Emil is running after his slum kids, panting in the noonday sun, loosening the high collar of his shirt as he goes.
     The children urge him on, their voices shrill with agitation.
    “Not much further, Father Emil!”
    “Over here, this way!”
    “Just a little more!”
    His fear grows with each step. It tastes like rust, feels gritty like dirt in his mouth.
    The stench from the sea of garbage around them is overpowering. It rained last night, and now that the sun is out, the dump site is steaming. Awful vapors rising lazily with the heat: wet paper and rot and excrement mixing in a soup of odors around them, above them.
    You’d think by now you would be used to this, he tells himself, but you’re not. One never gets used to this.

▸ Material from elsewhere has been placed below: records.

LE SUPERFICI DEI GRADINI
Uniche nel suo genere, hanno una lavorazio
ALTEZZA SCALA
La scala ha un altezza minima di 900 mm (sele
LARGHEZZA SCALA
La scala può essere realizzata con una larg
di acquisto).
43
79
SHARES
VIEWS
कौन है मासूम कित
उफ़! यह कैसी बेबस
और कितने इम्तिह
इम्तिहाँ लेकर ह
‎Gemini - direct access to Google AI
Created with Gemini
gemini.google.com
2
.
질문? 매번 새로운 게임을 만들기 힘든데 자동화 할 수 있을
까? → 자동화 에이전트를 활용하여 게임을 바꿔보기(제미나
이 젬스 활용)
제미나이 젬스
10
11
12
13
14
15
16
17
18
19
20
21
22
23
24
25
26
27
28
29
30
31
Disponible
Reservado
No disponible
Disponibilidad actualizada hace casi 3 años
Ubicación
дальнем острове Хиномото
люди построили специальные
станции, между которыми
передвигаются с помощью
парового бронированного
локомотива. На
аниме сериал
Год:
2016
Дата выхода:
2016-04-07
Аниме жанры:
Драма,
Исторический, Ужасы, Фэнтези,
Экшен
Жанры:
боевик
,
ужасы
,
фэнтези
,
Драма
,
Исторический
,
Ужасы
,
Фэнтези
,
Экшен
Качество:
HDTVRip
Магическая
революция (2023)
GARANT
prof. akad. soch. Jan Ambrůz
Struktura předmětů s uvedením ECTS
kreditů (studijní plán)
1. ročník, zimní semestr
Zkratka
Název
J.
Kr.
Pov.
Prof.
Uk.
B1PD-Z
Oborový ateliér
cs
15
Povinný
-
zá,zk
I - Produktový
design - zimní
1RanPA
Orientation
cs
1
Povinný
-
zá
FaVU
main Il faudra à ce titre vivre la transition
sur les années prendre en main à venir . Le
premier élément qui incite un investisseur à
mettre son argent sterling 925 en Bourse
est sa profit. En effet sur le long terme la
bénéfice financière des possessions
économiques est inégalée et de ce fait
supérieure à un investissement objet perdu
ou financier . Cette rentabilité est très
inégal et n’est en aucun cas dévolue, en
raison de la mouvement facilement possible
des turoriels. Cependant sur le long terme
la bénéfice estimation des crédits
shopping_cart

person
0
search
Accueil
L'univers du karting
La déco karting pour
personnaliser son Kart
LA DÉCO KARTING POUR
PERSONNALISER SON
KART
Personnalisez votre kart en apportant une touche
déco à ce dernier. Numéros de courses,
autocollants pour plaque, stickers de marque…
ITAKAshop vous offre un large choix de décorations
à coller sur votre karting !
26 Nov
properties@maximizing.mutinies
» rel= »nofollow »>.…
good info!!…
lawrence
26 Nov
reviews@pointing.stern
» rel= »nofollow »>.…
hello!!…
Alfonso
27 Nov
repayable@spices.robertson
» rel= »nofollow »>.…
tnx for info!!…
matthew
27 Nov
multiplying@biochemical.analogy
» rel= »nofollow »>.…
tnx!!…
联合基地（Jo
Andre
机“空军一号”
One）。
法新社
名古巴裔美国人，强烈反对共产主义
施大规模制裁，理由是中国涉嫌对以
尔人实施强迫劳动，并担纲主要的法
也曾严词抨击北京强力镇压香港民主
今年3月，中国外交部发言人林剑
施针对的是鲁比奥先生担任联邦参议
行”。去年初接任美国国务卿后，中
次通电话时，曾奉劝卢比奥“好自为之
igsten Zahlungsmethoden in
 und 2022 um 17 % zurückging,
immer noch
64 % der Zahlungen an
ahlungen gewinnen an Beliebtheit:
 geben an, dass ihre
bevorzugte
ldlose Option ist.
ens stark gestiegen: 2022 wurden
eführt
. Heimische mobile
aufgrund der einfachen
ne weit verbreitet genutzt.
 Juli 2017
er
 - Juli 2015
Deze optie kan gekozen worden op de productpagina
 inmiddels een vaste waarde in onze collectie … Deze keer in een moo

    At last they come to a small space about five feet in diameter, where the garbage has been cleared away to expose the older, compost-like layer beneath.
    “There.” One of the children points.
    Even before he looks in the direction indicated by the thin forefinger, he detects it, a new note of putrescence among all the putrescences mingling in the unwholesome air.
    A small, thin, pale hand protrudes from beneath the garbage.
    “Mother of God,” he mutters under his breath. He turns to the children. “Quick, get me a long stick.”
    Three children immediately come forward, offering him the digging sticks they use to poke through the garbage. He takes one and walks grimly toward their discovery.
    He is about to begin when a flash of concern for the children stabs through the grey, slow-moving haze of fear. He stops, turns around and tells them to leave.
    “No, Father Emil,” they say, first one voice, then many voices. “We will stay with you,” and in their faces there is a kind of quiet determination and sympathy so grown-up it startles him.
    Secretly he is glad of the company. He does not repeat the order and returns, face set, to the business at hand.
    All right. Here we go then.
    He begins to root through great clumps of garbage, and slowly the thing begins to emerge. He won’t look at it yet—although he already knows what it is—not until he has more or less cleared away the refuse above and around it.
    When he is done, the body of a child emerges. It is a boy about eight to ten years old, though it is difficult for Emil to tell the age accurately. Even at fourteen or fifteen, most of these kids are small, very small, owing to malnutrition and disease.
    It is lying face down in the muck and completely naked.
    The smell of it—now the dominant note in the vile broth of rot smells; it hangs heavy and horrible in the air.
    Flies like fat, shiny blue-black beads, buzzing around the body insistently.
    Emil cannot see any marks or wounds on the back or on the back of the head. Afraid to touch the corpse, he slides one end of the stick underneath the body, just beneath the chest, and uses it as a lever to turn the body over. The deadweight almost breaks the stick in two.
    The sudden silence among the children is odd. In fact, the whole world seems to Emil to have fallen silent. The neighborhood sounds and the sounds of the traffic from the highway have faded to a strange, low rumble in his ears.
    The front of the child’s body seems to be moving, and it takes the priest a few seconds to comprehend that there are maggots in it, thousands of them. Gaping wounds—no, holes—in the chest and stomach.
    Emil realizes the heart has been removed, the child eviscerated. The genitals are missing.
    He looks at the face. Please, God, let the face remind me this used to be a human being. Another few seconds and he realizes the face is gone, as though it has been scraped off, leaving a mess of jellied eyeball and bone protruding here and there through muscle.
    Hard to make sense of what is missing, what is left.
    Purple-brown scabs on the child’s knees, probably from an afternoon’s rough play.
    The spell abruptly broken now, the children running, screaming, from the clearing, leaping goatlike over the garbage in terror.
    Emil turns, staggering away from the body, and throws up until his stomach feels completely empty. It does not seem enough; he still feels sick, and he forces his throat to constrict several times, to no avail.
    Through the tears that stream from his eyes, he sees that three of the older children have remained. They come toward him now, wordlessly take him by the hand and lead him out quietly, gently, through the garbage.